> [About this task]
In the news article about the Argentine real estate investment, what new name is the developer Rukan being given?

> [Source document]
Sam Zell and Goldman Sachs Invest in Argentine Real Estate
April 03 2018 - 5:53PM
Dow Jones News
By Peter Grant
A venture led by Sam Zell's Equity International and Goldman
Sachs Group Inc. is investing more than $300 million in Argentine
real estate, a vote of confidence in the economic overhaul being
pursued by the three-year-old government of Mauricio Macri.
The venture has purchased a portfolio of commercial property
including an office park and mall in the Buenos Aires area and land
for future development. It is also buying the developer of those
two projects, a company named Rukan, which is being renamed ARG
Realty Group.
ARG Realty plans to spend more than $200 million in the "next
few years" to buy other properties and develop projects in the
pipeline, said Tom Heneghan, Equity International's chief
executive.
"Argentina has been a country that's been shut out of the
capital markets for over a decade," he said. "From a real estate
perspective, it's been starved."

> [Supplied material]
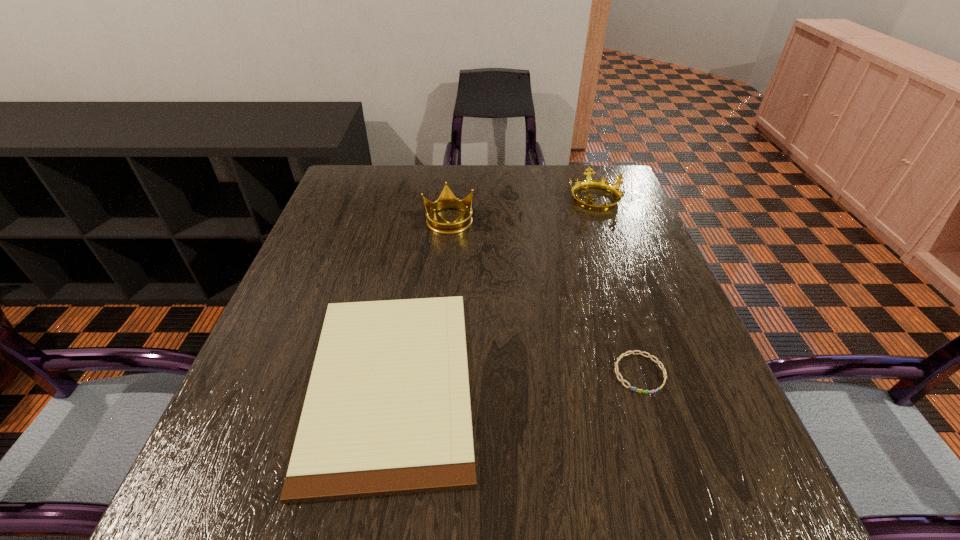
Select which object appears as the second closest to the clipboard. Please provide its 2D coordinates. Your answer should be formatted as a tuple, i.e. [(x, y)], where the tuple contains the x and y coordinates of a point satisfying the conditions above.

[(631, 352)]

Locate which object is the third closest to the second tallest object. Please provide its 2D coordinates. Your answer should be formatted as a tuple, i.e. [(x, y)], where the tuple contains the x and y coordinates of a point satisfying the conditions above.

[(631, 352)]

> [Solution to this problem]
ARG Realty Group